«Aga», le Grand Nord à taille humaine

C’est le premier film étranger tourné en Iakoutie, une région dans le Grand Nord, dans le nord-est de la Sibérie. Le réalisateur bulgare Milko Lazarov peint avec sa caméra des paysages grandioses dotés d’une lumière assortie d’une gamme de blancs et d’une douceur inouïes. Avec « Aga », il nous fait découvrir un monde et en même temps sa disparition, à travers un vieux couple, Nanouk et Sedna.

Le film ouvre avec une femme en costume traditionnel, bagues en argent sur les doigts, clignotant des yeux avant d’entonner une chanson endiablée avec sa guimbarde venue de nulle part pour nous submerger de bonheur.
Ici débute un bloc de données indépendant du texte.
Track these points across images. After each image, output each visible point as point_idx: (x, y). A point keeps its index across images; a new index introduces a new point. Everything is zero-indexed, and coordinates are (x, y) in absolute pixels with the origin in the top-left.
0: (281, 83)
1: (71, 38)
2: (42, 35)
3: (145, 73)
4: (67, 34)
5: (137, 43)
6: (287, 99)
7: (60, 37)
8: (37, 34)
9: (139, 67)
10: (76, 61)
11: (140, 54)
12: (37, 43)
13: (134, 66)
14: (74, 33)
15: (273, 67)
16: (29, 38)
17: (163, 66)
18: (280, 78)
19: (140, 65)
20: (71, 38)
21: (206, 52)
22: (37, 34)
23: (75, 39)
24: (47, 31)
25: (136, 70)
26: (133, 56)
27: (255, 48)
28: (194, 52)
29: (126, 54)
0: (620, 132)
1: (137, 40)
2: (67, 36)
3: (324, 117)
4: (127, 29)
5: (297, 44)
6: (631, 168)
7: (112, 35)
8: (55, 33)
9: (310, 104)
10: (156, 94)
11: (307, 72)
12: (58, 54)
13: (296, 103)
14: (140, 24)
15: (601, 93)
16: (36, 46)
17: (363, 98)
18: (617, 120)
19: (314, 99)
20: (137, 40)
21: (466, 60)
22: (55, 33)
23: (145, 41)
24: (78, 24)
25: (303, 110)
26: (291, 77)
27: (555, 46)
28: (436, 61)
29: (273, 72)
Une sorte d’introduction à la poésie et la beauté du Grand Nord qui ne nous quitteront plus.

Aga, c’est d’abord l’histoire d’un vieux couple, Nanouk et Sedna (interprétés avec grâce et calme par Mikhail Aprosimov et Feodosia Ivanova). Leur vie tourne autour de leur yourte et quand son mari rentre à la maison, les bottes trempées, Sedna le soigne et prépare le dîner. La poésie de leurs gestes s’oppose à la rudesse de leur existence. Le chien halète, le vent souffle et l’homme perce la glace pour pêcher des poissons. Mais dans cette neige éternelle, l’ordre établi commence à être troublé.

Un siècle après le succès international du film ethnographique Nanouk l’Esquimau, tourné en 1921 auprès et avec des Inuits, Aga rend ouvertement hommage au film du réalisateur américain Robert Flaherty, tout en situant résolument l’histoire dans l’urgence écologique de notre époque.

L’étendue du Grand Nord sur le grand écran

Dans Aga, Nanouk a beau frapper avec son couteau contre la glace comme un musicien sur son tambour, cela fait quatre jours qu’il n’a plus rien pêché ni chassé. Et pourtant, ses pièges ressemblent toujours à des véritables sculptures, prêtes à éblouir la proie qui sera dépecée et entièrement assimilée au service de la vie et des ventres des habitants de la yourte.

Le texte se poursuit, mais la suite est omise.